The Wiidosem Dabasendizowin Walking With Humility: Embracing the Teachings of the West Progress Report included an introduction of St. Joseph’s Care Group’s first regional director of Indigenous partnerships, Sarah Wright.
“Our work extends across northwestern Ontario, supporting hospitals and community organizations to embed Indigenous perspectives, cultural safety, and reconciliation into every level of care,” Wright says. “We are listening, learning, and walking alongside communities to ensure Indigenous voices guide the future of health services.”
Paul Francis Jr., vice president, N’doo’owe Binesi at St. Joseph’s Care Group and a Wiikwemkoong citizen, says this was their fifth year of hosting the four-day Sacred Fire.
“The first year was after the discovery of the 215 [at the former Kamloops Indian Residential School], so our [Ogichidaa Onaakonigewin] Elder’s Council guided us to start this,” Francis says. “After last year, they wanted us to commit to another four years.

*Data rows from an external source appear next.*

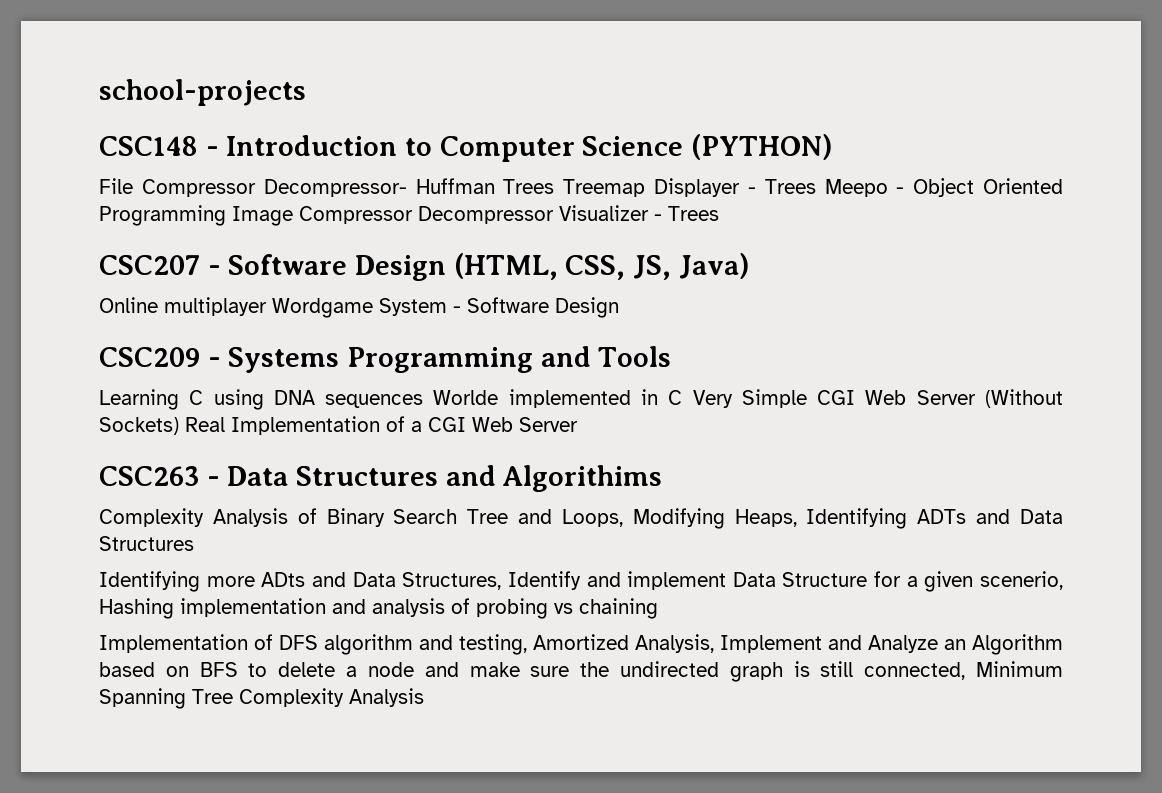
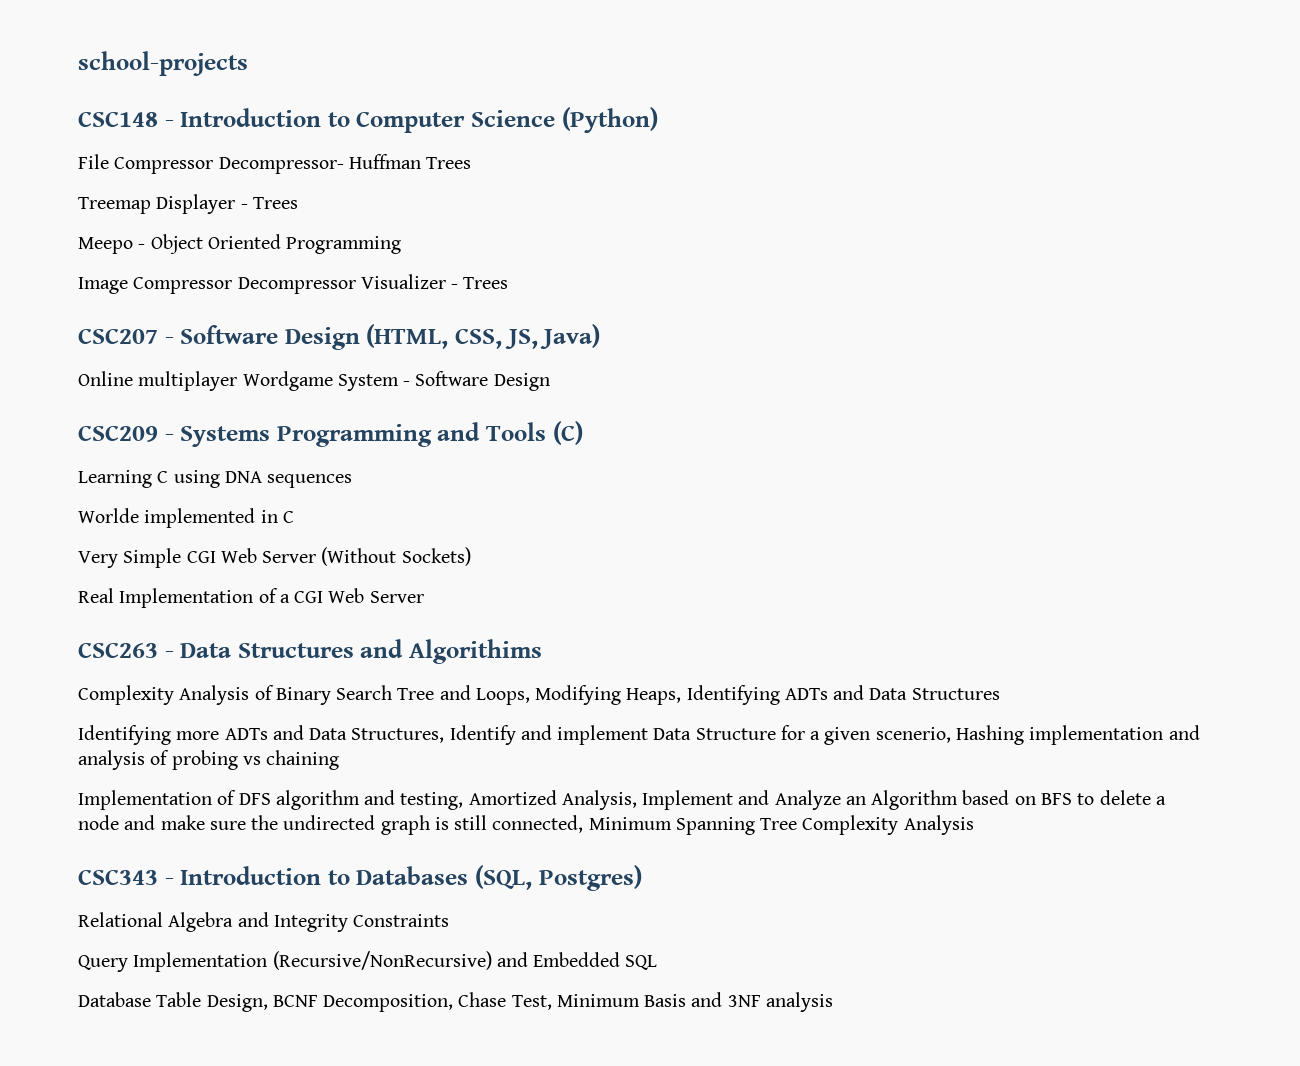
[691,134,833,160] (PYTHON) -> [561,107,658,133] (Python)
(555, 186) none -> (472, 163) //
(816, 186) none -> (298, 203) //
(226, 215) none -> (402, 245) //
(672, 356) none -> [552,421,583,445] (C)
(424, 401) none -> (353, 481) //
(683, 397) none -> (294, 517) //
(179, 426) none -> (471, 556) //
[261,572,306,587] ADts -> [224,728,268,740] ADTs
(424, 697) none -> [78,865,642,891] [78,912,450,932] [78,951,658,972] [78,992,833,1012] // CSC343 - Introduction to Databases (SQL, Postgres) // Relational Algebra and Integrity Constraints // Query Implementation (Recursive/NonRecursive) and Embedded SQL // Database Table Design, BCNF Decomposition, Chase Test, Minimum Basis and 3NF analysis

We started on Tuesday with a Sunrise Ceremony and the lighting of the Sacred Fire, which will burn until Friday.”
Francis says the Sacred Fire included a teaching lodge, which featured teachings about the Creation Story and about Anishinaabe people and their values, worldview, and cultural understanding; a tipi, which featured one-on-one sessions with Elders; and sweat lodge ceremonies.

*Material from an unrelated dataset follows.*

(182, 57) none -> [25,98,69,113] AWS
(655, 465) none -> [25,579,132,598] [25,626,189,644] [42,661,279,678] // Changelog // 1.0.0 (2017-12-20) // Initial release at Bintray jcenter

“We just want to create this space where people can come and listen, where our people can share whatever they want to share about their own healing journey, and for non-[Indigenous] people to really listen and understand,” Francis says. “And we have the actual Sacred Fire where people are just visiting informally and those one-to-one conversations are happening.”
Janine Black, president and CEO at St. Joseph’s Care Group, says the Sacred Fire was a beautiful four days of ceremony.

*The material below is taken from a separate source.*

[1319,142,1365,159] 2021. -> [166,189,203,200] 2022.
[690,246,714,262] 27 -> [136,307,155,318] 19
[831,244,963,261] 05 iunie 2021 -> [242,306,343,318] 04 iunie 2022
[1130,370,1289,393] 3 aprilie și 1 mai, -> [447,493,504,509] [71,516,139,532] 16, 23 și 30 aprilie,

“It ended with a lot of excellent feedback about the fire itself and also some of the progress on our Walking with Humility efforts,” Black says. “The amount of ceremony this year has been amazing and I can hear from our Elder Ernie Kwandibens how meaningful that ceremony was.”
Kwandibens, a member of the Ogichidaa Onaakonigewin Elder’s Council at St. Joseph’s Care Group and a Whitesand citizen, says they were pretty busy during the Sacred Fire.
“We are trying to bring back something the youth are looking for, and that’s that sense of direction that may be missing in their lives,” Kwandibens says. “And we are trying to reawaken the old ceremonies that our families and our tribe used to do many years ago.”
Kwandibens says people were looking for a sense of where they belong, noting that they are trying to reestablish that at the Sacred Fire and other gatherings they had in the past.
“It’s important to get that back and firmly entrenched back into our Anishinaabe way of life,” Kwandibens says. “It’s been mentioned to me by most of the Elders that I talk to that this could be the reason why there is so much turmoil in the youth’s lives, that includes the drugs and alcohol and the suicides that are taking place, because they don’t know where they belong.”